Initially I sought permission from Qantas for "Luggie" to travel from Melbourne to New York . I was referred to their Dangerous Goods Department due to the Lithium Batteries and permission was granted for these to travel in the cabin. American Airlines also recognised the Qantas assessment on a subsequent trip from New York to Raleigh North Carolina.
On arrival at Melbourne Airport it was a breeze to check in and then ride the scooter through all the security stations right up to the door of the aircraft. The security officers were impressed by my “oversized skate board”. I then disassembled Luggie and took the batteries with me into the cabin and left the engineers to stow the now very light Luggie with the rest of the luggage in the hold.

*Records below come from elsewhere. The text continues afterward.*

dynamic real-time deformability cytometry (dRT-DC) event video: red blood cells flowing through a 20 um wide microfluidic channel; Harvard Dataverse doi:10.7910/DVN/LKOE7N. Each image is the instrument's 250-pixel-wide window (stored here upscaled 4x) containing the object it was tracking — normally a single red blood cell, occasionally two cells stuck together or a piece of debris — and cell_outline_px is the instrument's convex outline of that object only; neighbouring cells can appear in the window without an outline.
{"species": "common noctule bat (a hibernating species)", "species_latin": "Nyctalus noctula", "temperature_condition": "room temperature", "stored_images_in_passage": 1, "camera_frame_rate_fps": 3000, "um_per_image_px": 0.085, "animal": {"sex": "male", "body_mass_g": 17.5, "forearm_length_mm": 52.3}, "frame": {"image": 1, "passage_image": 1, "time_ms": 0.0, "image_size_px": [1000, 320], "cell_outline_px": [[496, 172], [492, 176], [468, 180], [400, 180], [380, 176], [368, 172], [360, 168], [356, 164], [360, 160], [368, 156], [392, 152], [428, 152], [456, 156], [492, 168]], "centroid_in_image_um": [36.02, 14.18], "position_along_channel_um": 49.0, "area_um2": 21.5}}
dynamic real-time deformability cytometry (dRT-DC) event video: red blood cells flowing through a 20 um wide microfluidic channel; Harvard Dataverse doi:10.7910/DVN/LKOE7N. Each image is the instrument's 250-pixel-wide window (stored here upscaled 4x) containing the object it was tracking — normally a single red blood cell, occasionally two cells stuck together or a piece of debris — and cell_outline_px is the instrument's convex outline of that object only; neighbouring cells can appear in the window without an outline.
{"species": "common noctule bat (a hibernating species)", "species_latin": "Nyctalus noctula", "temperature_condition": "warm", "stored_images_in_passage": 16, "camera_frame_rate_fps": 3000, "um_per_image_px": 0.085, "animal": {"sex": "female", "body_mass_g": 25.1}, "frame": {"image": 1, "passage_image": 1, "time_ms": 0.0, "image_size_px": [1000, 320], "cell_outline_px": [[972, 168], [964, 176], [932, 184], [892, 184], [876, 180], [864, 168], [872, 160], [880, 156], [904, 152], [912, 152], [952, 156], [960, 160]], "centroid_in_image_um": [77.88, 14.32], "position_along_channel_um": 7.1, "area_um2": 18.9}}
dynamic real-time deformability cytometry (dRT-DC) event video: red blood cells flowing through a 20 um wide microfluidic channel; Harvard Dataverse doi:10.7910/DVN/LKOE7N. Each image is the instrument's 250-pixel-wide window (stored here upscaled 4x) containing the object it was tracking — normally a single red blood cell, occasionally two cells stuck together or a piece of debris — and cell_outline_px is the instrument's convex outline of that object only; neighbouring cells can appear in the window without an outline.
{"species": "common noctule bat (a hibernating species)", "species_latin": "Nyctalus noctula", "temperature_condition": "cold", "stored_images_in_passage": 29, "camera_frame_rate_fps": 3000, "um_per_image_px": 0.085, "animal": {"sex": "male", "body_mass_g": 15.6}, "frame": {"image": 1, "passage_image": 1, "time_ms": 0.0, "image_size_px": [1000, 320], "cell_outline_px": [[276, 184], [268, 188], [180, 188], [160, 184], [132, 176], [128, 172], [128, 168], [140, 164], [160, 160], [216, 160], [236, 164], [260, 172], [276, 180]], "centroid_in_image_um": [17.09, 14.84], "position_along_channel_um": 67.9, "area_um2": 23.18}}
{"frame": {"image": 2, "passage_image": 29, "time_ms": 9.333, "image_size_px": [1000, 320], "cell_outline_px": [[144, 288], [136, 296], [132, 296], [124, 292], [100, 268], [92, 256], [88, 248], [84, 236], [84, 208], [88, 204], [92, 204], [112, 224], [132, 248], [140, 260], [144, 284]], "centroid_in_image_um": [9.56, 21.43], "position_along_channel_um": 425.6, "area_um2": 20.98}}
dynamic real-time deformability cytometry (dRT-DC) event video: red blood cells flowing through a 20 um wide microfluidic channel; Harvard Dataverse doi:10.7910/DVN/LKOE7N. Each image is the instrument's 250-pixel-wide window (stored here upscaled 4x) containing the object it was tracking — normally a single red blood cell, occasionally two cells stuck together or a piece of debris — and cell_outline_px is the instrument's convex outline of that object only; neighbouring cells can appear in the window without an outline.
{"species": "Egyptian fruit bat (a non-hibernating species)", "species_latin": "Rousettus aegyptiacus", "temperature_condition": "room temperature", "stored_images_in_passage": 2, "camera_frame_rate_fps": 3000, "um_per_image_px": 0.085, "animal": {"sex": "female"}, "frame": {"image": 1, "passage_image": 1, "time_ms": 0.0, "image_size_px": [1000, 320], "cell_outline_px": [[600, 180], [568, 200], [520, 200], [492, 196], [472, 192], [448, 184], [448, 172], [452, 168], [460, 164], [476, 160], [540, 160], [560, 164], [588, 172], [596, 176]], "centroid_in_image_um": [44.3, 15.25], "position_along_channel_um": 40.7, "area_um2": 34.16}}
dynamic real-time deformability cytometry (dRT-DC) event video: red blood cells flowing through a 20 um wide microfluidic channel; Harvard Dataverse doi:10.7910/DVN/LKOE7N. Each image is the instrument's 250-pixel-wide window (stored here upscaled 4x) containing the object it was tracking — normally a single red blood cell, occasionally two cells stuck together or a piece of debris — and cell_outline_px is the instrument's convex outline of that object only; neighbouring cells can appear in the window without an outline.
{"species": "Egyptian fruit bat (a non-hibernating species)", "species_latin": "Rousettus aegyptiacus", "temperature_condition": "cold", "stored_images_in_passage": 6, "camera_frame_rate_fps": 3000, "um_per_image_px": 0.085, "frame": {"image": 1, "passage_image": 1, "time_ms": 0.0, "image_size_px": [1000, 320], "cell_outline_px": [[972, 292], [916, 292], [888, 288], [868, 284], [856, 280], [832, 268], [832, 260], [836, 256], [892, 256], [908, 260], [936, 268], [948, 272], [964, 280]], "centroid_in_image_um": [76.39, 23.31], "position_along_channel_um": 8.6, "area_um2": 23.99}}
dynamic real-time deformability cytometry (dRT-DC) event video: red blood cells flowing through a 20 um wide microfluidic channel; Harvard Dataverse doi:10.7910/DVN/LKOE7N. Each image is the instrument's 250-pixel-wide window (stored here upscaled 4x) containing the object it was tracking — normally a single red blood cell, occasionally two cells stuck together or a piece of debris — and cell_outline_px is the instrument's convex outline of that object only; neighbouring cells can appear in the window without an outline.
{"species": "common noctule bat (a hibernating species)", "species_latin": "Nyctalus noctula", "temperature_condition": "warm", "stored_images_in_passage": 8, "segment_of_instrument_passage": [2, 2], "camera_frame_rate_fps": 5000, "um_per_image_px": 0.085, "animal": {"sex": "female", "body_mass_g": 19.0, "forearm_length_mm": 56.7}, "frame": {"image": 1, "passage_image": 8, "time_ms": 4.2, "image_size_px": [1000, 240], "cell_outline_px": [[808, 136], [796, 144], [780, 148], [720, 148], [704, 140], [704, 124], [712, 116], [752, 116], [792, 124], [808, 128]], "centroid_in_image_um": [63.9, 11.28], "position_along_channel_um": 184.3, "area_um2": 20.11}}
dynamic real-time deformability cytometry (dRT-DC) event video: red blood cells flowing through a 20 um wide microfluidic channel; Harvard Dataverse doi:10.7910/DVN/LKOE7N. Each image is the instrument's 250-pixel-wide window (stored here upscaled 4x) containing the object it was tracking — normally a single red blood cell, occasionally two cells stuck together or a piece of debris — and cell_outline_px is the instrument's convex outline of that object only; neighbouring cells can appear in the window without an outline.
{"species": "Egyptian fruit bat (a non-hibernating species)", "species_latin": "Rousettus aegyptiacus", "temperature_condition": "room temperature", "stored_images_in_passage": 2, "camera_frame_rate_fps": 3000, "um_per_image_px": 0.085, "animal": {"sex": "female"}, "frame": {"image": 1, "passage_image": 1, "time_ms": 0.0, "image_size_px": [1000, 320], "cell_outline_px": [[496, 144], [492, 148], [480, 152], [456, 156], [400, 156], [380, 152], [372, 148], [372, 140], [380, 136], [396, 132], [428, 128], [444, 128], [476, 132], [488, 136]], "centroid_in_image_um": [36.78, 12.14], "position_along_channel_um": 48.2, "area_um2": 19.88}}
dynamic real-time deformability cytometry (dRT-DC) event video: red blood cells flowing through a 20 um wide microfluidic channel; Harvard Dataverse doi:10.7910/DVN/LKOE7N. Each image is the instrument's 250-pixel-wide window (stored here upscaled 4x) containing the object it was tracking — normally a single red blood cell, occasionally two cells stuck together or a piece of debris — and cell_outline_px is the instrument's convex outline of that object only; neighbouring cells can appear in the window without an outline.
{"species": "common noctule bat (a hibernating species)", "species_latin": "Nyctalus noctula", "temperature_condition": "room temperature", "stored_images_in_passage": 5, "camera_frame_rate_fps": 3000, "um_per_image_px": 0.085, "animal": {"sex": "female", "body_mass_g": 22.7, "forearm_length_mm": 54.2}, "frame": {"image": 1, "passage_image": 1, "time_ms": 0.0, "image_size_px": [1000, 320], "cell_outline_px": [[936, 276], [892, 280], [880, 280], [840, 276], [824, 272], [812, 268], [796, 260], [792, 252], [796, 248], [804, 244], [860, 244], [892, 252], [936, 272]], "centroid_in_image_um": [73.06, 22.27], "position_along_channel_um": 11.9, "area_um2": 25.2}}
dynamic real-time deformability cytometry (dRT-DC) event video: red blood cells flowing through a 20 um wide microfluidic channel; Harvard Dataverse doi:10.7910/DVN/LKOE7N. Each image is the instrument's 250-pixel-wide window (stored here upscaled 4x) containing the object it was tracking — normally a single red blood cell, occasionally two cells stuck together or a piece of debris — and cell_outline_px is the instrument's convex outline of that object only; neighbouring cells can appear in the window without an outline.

Arriving in Los Angeles Luggie was presented to me at the gate and I rode it through all of the Customs and Immigration Stations. I then boarded the flight to New York and gave Luggie back to the airline staff in the same way as when I left Melbourne.
I have gone into this detail for the benefit of other Luggie owners as there was debate when boarding as to whether I could access it while in transit in Los Angeles.
New York was a highlight particularly riding Luggie through Central Park on a warm autumn Sunday. We then drove through North and South Carolina and Luggie was always in the car and assisting my mobility and independence . It was so easy to load it into cars, to go to restaurants, for sightseeing and shopping. I was amazed at the positive response to it from so many people during the trip who would stop and ask me where I got such a "cool" scooter.
Our final part of the trip was a cruise from Charlotte North Carolina, down through the Caribbean Sea to Columbia then through the Panama Canal to Mexico and ending in Los Angeles. It was funny to watch the waiters onboard ship decide whose turn it was to park and then return Luggie to me at the dining table. I used Luggie to get around on the ship. On-shore excursions, even when the transfer from the ship to shore was via Tenders, it was easily lifted aboard.
There was only one occasion during the whole trip that Luggie was not able to be used. Arriving in Mexico we had booked a tour to San Sebastian, a small original C16th mining village high in the mountains. The narrow streets of San Sebastian where made of large river stones laid like cobble stones. If the road had have been in reasonable condition I might have been able to navigate these streets however they were poorly repaired and it was obvious that Luggie would not cope with the challenge. The problem was overcome with the help of some of the locals and a lift in their car.
I can fully endorse Luggie as a scooter for those with mobility issues who want to travel overseas.